#### TASK
Reproduce the lines in the records below verbatim, beginning with the line that contains "## Data Preparation" and ending after the line that contains "- Standardized categorical".

• • • • • • •

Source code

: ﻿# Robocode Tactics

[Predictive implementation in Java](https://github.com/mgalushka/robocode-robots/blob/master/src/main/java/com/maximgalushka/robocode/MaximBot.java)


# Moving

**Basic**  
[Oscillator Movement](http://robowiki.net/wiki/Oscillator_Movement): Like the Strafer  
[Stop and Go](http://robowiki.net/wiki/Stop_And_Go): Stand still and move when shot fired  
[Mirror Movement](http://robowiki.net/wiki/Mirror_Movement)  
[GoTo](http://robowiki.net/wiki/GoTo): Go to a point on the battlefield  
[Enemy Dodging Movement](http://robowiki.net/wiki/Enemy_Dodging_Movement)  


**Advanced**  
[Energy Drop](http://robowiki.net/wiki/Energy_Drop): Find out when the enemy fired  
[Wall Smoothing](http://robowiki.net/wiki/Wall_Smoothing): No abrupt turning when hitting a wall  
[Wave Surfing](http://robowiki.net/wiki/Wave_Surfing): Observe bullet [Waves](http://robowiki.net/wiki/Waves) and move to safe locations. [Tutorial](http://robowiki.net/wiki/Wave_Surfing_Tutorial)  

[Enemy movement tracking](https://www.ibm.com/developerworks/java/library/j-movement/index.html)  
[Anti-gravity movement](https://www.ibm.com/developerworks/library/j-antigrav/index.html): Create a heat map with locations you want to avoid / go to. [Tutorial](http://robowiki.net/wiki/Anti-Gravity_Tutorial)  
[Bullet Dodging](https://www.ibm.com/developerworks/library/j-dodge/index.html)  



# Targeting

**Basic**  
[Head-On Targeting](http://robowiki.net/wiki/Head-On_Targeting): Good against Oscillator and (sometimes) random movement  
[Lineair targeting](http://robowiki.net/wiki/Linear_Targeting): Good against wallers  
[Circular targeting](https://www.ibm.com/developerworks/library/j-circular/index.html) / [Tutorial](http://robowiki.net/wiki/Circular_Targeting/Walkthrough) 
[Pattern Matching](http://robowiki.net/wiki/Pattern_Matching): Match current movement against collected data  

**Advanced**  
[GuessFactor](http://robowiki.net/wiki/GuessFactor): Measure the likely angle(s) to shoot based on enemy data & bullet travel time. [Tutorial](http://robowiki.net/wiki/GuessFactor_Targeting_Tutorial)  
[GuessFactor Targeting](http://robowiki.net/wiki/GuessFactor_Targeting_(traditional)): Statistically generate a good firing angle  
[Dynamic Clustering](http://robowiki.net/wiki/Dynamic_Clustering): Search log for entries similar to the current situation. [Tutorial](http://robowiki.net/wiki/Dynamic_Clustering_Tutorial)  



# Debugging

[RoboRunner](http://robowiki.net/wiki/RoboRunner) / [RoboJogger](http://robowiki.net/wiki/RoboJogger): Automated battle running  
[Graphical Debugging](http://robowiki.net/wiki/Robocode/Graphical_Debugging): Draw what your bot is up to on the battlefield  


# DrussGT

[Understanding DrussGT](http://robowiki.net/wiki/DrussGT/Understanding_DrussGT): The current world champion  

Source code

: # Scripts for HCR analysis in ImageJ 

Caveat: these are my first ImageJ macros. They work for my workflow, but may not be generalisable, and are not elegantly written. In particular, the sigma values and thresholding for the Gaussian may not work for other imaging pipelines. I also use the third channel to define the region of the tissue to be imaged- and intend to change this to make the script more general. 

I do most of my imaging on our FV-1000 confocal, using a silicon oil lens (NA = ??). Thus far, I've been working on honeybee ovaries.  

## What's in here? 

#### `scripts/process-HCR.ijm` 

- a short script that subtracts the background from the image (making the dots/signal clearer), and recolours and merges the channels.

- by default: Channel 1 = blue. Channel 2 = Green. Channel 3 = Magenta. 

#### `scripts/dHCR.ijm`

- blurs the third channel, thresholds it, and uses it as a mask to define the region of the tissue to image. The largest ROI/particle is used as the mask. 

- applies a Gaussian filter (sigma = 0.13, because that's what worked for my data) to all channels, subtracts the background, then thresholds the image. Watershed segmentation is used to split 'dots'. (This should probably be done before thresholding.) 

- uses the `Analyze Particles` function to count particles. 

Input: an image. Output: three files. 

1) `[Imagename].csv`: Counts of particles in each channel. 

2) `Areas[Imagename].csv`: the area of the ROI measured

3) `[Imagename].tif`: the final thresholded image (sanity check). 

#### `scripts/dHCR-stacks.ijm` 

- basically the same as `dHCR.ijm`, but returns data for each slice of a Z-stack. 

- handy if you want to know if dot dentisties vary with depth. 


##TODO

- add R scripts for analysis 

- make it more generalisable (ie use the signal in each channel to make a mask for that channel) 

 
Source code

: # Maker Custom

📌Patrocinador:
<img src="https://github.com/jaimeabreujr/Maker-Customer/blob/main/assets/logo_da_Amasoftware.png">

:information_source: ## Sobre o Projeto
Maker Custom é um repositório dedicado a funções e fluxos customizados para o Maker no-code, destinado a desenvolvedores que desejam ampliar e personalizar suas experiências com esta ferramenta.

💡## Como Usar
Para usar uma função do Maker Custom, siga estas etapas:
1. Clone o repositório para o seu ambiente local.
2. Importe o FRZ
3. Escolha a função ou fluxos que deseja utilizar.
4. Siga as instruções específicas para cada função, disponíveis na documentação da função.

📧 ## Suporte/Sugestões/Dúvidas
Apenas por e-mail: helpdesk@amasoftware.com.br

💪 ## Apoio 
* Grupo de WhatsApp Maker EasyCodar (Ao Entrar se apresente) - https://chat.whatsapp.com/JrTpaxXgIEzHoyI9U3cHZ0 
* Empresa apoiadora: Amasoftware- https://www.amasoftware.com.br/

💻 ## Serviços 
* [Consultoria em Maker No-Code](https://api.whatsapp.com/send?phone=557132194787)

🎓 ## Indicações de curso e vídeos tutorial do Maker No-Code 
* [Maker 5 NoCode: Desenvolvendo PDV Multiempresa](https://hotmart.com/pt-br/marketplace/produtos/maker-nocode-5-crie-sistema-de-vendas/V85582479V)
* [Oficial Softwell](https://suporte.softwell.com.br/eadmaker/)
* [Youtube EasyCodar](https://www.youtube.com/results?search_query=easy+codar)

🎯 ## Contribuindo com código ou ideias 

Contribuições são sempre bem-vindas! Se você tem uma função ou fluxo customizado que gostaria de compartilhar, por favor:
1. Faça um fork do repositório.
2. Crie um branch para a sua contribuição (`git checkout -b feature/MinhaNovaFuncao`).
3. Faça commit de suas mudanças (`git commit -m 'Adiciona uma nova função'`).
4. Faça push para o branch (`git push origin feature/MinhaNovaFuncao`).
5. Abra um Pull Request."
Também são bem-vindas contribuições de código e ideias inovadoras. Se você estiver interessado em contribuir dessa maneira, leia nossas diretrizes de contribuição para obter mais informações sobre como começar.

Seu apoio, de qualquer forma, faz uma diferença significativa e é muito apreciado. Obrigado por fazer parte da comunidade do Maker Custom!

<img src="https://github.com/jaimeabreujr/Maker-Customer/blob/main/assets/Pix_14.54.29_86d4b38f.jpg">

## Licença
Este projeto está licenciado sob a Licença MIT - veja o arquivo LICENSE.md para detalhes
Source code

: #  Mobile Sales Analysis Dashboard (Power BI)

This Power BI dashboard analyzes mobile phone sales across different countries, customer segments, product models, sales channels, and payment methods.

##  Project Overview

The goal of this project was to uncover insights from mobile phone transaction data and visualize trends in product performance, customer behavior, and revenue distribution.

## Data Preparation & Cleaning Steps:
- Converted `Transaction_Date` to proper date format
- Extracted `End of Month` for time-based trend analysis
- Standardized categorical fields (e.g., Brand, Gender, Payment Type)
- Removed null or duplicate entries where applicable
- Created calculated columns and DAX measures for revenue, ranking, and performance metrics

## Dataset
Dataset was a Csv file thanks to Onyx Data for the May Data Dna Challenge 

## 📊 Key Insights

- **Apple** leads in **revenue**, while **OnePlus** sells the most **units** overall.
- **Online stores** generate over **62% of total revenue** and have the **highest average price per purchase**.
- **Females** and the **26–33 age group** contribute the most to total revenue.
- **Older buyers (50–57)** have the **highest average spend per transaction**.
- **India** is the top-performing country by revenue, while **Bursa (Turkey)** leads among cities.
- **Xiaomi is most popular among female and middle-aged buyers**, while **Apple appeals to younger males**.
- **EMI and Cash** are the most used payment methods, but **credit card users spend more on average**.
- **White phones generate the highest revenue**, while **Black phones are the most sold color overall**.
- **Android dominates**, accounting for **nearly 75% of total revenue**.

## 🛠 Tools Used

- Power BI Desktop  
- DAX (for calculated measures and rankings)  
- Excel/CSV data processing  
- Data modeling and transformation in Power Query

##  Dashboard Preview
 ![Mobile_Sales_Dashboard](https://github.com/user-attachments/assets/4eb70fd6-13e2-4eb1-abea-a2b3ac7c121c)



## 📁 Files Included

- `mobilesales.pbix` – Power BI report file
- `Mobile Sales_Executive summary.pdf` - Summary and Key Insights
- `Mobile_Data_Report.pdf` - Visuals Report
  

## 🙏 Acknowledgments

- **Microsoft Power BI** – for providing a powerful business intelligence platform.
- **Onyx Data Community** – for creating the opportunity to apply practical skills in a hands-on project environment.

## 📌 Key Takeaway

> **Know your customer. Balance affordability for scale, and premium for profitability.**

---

• • • • • • •

#### RESULT OF THE TASK
## Data Preparation & Cleaning Steps:
- Converted `Transaction_Date` to proper date format
- Extracted `End of Month` for time-based trend analysis
- Standardized categorical fields (e.g., Brand, Gender, Payment Type)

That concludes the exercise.